:: GIVEN PASSAGE ::
Scholars meet the Upper East Side, but will never forget their childhood.  Creating a very youthful 2010 Spring collection, Paola Hernandez had to use a little bit of her inner child while in production this year.  The delicately rolled over laced socks would take anyone back to their first day of school.  Utilizing clear and clean crisp tones of black, grey and white created an intellectual-like aura color scheme.  Styles and silhouettes consisted of high-wasted pants and skirts, high-water pants - because who wouldn’t want to show off those perfectly tied leather shoes, shirts tied with a bow, overlapping t-shirts and dresses, and oversized sweaters and vest for the exceptional elite.  The oversized briefcases will be perfect for the weekend “study sessions”. After all college is where a few people say your life begins, now you can enter in style.

(A run of records)
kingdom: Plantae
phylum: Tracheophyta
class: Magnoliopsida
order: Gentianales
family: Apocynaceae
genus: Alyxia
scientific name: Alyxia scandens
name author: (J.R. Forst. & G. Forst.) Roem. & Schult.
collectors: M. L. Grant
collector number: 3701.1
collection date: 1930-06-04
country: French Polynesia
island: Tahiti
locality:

:: WRITTEN EXERCISE ::
Which colors make up the color scheme in the given passage about the 2010 Spring collection?

:: WORKED SOLUTION ::
Black, grey and white.